-- JOB 1 --
Answer these questions from the turbulence summary:
(a) What two shapes was the new model first tested on?
(b) What do RANS models often underestimate in complex flows involving separation?
(c) What three cases were used to test whether the model works on new things?
-- JOB 2 --
Repeat the turbulence summary word for word from "Summary: Why This" to "made its predictions.".
-- JOB 3 --
Say whether each statement agrees with the turbulence summary, and quote the words that decide it:
(a) The new model is less transparent than the "Black Box" AI.
(b) The SST model is named as an example of a traditional RANS turbulence model.
(c) In two-stage approaches, the fitted model directly minimizes the error in the governing equations.

··· PASSAGE SHOWN

They tested this new "Smart Architect" on two famous tricky shapes: a curved step and a hump on a wall.

• The Result: The new model fixed the swirling air problems much better than the old models.
• The Surprise: It performed almost as well as the "Black Box" AI (which is usually the most accurate), but with a huge bonus: It is transparent. We can look at the final equation and say, "Ah, I see! It adds extra viscosity when the rotation is high."

Does it Work on New Things? (Generalization)

The real test was: "If we teach it on a step and a hump, will it work on a totally different airplane wing?"

• They tested it on a Periodic Hill (a bumpy road for air), a Cube in the wind, and a complex High-Lift Airfoil (a wing with flaps).
• The Outcome: It worked beautifully. It predicted when the plane would stall (lose lift) much more accurately than before, without ruining the performance of the smooth parts of the wing.
• Why? Because the model learned the physics (the "why"), not just the shape (the "what").

Summary: Why This Matters

This paper presents a bridge between Data Science and Physics.

• Old Way: Fast but opaque (Black Box) or accurate but messy (Two-Step).
• New Way (FISR-EQL): Fast, accurate, and interpretable.

It gives engineers a tool that is as smart as a super-computer AI but as understandable as a high-school physics textbook. This means we can design safer, more efficient airplanes with confidence, knowing exactly why the computer made its predictions.

Technical Summary

1. Problem Statement

Traditional Reynolds-Averaged Navier-Stokes (RANS) turbulence models, such as the Shear-Stress-Transport (SST) model, suffer from "model inadequacy" due to simplified physical assumptions. This is particularly evident in complex flow regimes involving separation, where RANS models often underestimate Reynolds stress, leading to an overprediction of separation bubble sizes and poor reattachment predictions.

While data-driven approaches like Field Inversion and Machine Learning (FIML) have been proposed to correct these errors, they face significant limitations:

• Two-Stage Approaches (FIML-classic/FISR): These separate the process into inferring a spatial correction field and then fitting a model to it. This introduces objective mismatch, where the fitted model does not directly minimize the error in the governing equations, often leading to accumulated errors and numerical instability when deployed.
• Neural Network-Based End-to-End (FIML-direct): While these optimize the model directly within the PDE constraints, they rely on "black-box" neural networks. This lacks interpretability and often exhibits weaker generalization capabilities compared to symbolic expressions.

The core challenge is to develop a turbulence correction framework that is end-to-end optimal (minimizing the PDE-constrained error directly), interpretable (yielding explicit analytical expressions), and generalizable across different flow configurations.

······
··· GIVEN DATA

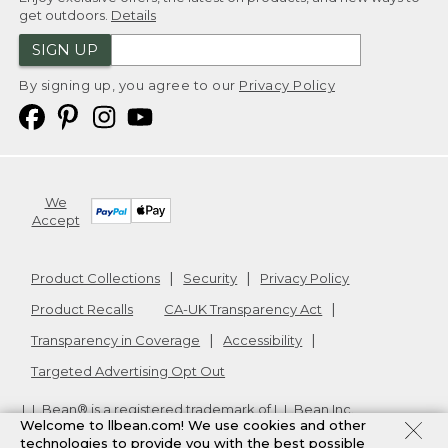
get outdoors.
Details
SIGN UP
By signing up, you agree to our
Privacy Policy
We
Accept
Product Collections
Security
Privacy Policy
Product Recalls
CA-UK Transparency Act
Transparency in Coverage
Accessibility
Targeted Advertising Opt Out
L.L.Bean® is a registered trademark of L.L.Bean Inc.
Welcome to llbean.com! We use cookies and other
Copyright
2026
.
v24.1.205.1
technologies to provide you with the best possible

······

-- EXPECTED OUTPUT 1 --
(a) A curved step and a hump on a wall.
(b) Reynolds stress.
(c) A Periodic Hill, a Cube in the wind, and a complex High-Lift Airfoil.

-- EXPECTED OUTPUT 2 --
Summary: Why This Matters

This paper presents a bridge between Data Science and Physics.

• Old Way: Fast but opaque (Black Box) or accurate but messy (Two-Step).
• New Way (FISR-EQL): Fast, accurate, and interpretable.

It gives engineers a tool that is as smart as a super-computer AI but as understandable as a high-school physics textbook. This means we can design safer, more efficient airplanes with confidence, knowing exactly why the computer made its predictions.

-- EXPECTED OUTPUT 3 --
(a) No: "but with a huge bonus: It is transparent."
(b) Yes: "such as the Shear-Stress-Transport (SST) model"
(c) No: "the fitted model does not directly minimize the error in the governing equations"